**Required action**
Where does the word "Common" show up in the records? Copy every line that has it.

[Data for this task — start]

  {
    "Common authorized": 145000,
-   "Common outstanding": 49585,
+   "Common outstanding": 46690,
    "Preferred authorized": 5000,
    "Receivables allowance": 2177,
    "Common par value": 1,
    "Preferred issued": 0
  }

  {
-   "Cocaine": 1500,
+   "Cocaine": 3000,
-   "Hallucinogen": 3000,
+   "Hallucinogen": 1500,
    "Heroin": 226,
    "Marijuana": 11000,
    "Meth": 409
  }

[Data for this task — finish]
[Data for this task — start]

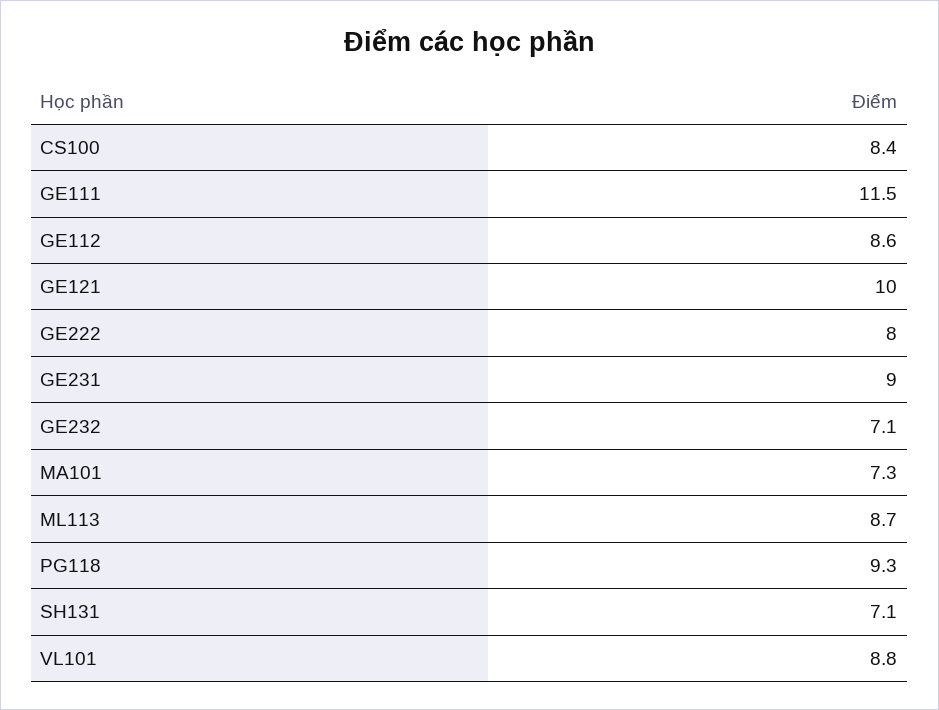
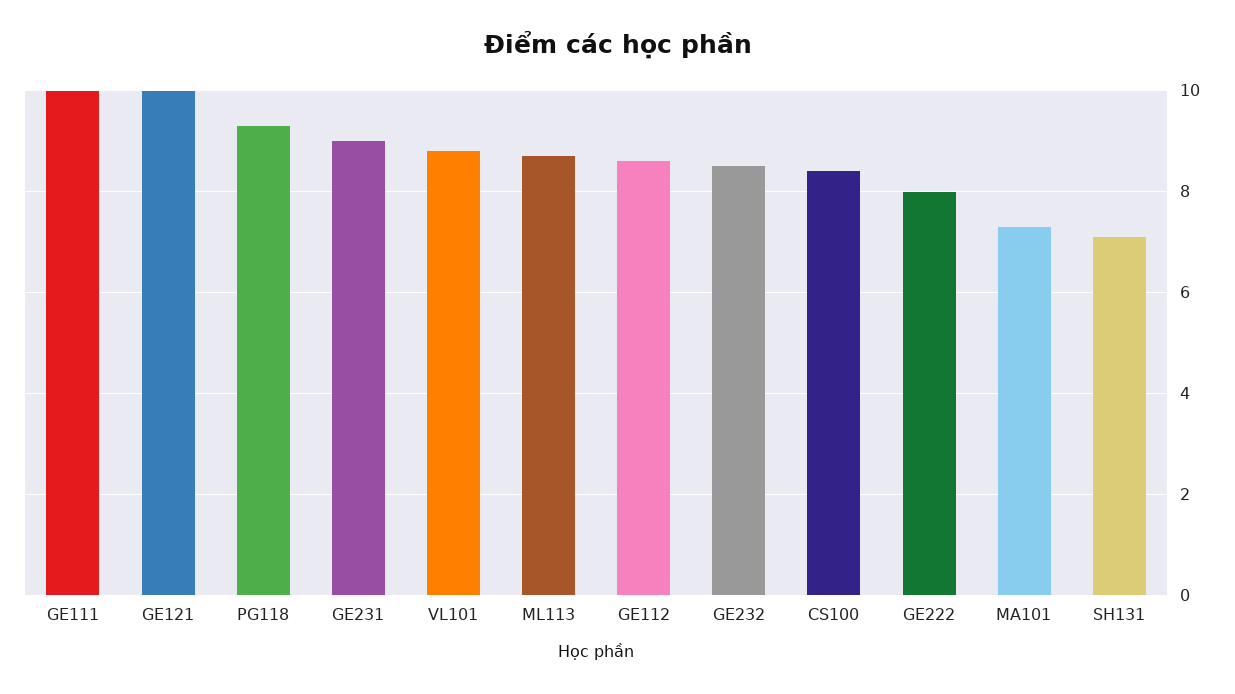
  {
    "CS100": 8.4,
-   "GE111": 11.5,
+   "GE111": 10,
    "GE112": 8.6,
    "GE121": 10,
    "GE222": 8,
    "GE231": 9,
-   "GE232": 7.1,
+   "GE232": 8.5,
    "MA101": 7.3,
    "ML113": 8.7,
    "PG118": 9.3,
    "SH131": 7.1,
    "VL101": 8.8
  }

[Data for this task — finish]

**Answer box**
    "Common authorized": 145000,
-   "Common outstanding": 49585,
+   "Common outstanding": 46690,
    "Common par value": 1,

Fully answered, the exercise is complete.